# Textauszug
******************************

Ab 2022 wurden diese Fortschritte jedoch wieder rückgängig gemacht. Es kam zum Stillstand der Ermittlungen und einer Verschlechterung der Beziehungen zwischen der Präsidentschaft und den Müttern und Vätern der 43 Verschwundenen.

Heute, am Ende der sechsjährigen Amtszeit, gibt es WEDER WAHRHEIT NOCH GERECHTIGKEIT im Fall Ayotzinapa. Deshalb fordern die Unterzeichner – Künstler, Akademiker und Aktivisten – zehn Jahre nach dem Verschwinden der 43 Studenten der Isidro Burgos Rural Normal School, dass der gewählte Präsident folgende Sachen unternimmt:

Eine erneute Verpflichtung zur Wiederaufnahme der Ermittlungen durch einen mit den Eltern der 43 und den sie begleitenden Menschenrechtsorganisationen vereinbarten Staatsanwalt, um die nach dem Rücktritt des Staatsanwalts Omar Gómez Trejo unterbrochenen Ermittlungen wieder aufzunehmen.

Die sofortige Beendigung der Medienhetze der Präsidentschaft gegen die Eltern der 43 und die Menschenrechtsorganisationen.

******************************

# Rohe Datensätze

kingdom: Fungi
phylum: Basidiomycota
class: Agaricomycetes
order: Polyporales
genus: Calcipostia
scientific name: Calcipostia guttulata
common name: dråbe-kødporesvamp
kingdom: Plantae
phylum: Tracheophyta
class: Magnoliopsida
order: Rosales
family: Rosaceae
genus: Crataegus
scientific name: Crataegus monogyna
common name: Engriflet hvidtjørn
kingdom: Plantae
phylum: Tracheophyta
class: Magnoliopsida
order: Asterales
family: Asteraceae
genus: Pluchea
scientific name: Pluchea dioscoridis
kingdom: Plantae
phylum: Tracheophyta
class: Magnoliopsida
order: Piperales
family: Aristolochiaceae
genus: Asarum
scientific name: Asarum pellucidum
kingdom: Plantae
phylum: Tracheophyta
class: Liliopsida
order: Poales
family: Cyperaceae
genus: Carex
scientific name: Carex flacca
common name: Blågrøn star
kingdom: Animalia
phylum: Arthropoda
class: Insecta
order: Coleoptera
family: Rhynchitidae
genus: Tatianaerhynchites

******************************

# Aufgaben
(a) Nach wessen Rücktritt wurden die Ermittlungen laut dem Textauszug unterbrochen?
(b) Wiederhole aus dem Textauszug wortgetreu den Abschnitt, der bei „Eine erneute Verpflichtung“ beginnt und bei „und die Menschenrechtsorganisationen.“ endet.

# Ergebnisse je Aufgabe
(a) Nach dem Rücktritt des Staatsanwalts Omar Gómez Trejo.

(b)
Eine erneute Verpflichtung zur Wiederaufnahme der Ermittlungen durch einen mit den Eltern der 43 und den sie begleitenden Menschenrechtsorganisationen vereinbarten Staatsanwalt, um die nach dem Rücktritt des Staatsanwalts Omar Gómez Trejo unterbrochenen Ermittlungen wieder aufzunehmen.

Die sofortige Beendigung der Medienhetze der Präsidentschaft gegen die Eltern der 43 und die Menschenrechtsorganisationen.